Dal 2004 in Italia il 10 febbraio è il Giorno del Ricordo delle vittime delle foibe, italiani uccisi per mano delle milizie jugoslave di Tito durante e subito dopo la Seconda Guerra Mondiale, e dell’esodo istriano-giuliano-dalmata in seguito al Trattato di Pace di Parigi del 10 febbraio 1947.
20 mila italiani uccisi tra il 1943 e il 1947, 250 mila gli esuli. Questi i numeri di una storia rimasta ai margini per anni.
È una delle pagine più dolorose del nostro passato con cui il nostro Paese fatica a confrontarsi costringendola alla dimenticanza per decenni. Tutte le vittime hanno il diritto di vedersi riconosciuta la verità: gli infoibati non sono stati pochi, non erano solo fascisti su cui vendicarsi, non hanno rappresentato storie private avulse dalla Storia.
Da alcuni anni è stato squarciato il velo di oblio su quegli eventi drammatici e se ne parla in occasioni dedicate. Per ricordare le vittime e i carnefici. Quindi si deve citare quale responsabile il comunismo che sposò la “tattica delle foibe”. Nelle profonde cavità naturali tipiche delle aree carsiche furono gettati fascisti e antifascisti, uomini di chiesa, anziani, donne e bambini.

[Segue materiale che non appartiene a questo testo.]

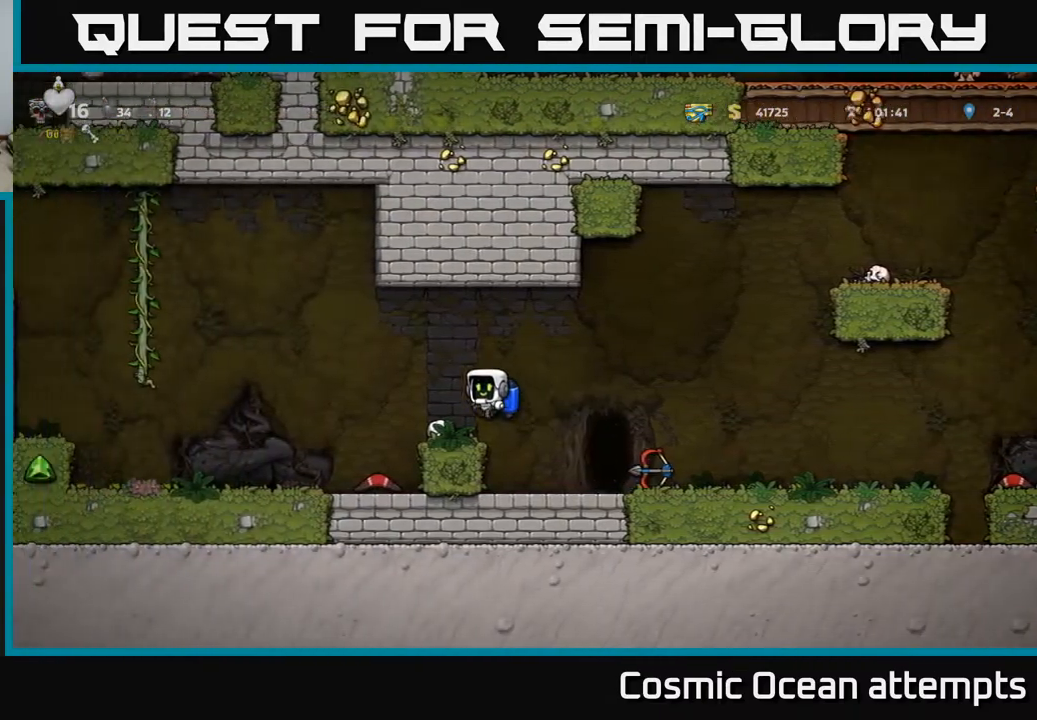
{"buttons": ["DPAD_LEFT"], "left_stick": "center", "right_stick": "center", "events": [[17, "DPAD_LEFT", "up"], [83, "DPAD_LEFT", "down"]]}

E anche il Vallo di Diano è stato colpito. Tra le vittime c’è l’agente di Polizia teggianese Giuseppe Morello che nella sua Teggiano ha da due anni una strada a ricordarlo. Così come a Montesano sulla Marcellana dal 2014, si decise di intitolare una strada della frazione di Arenabianca all’orrore delle foibe.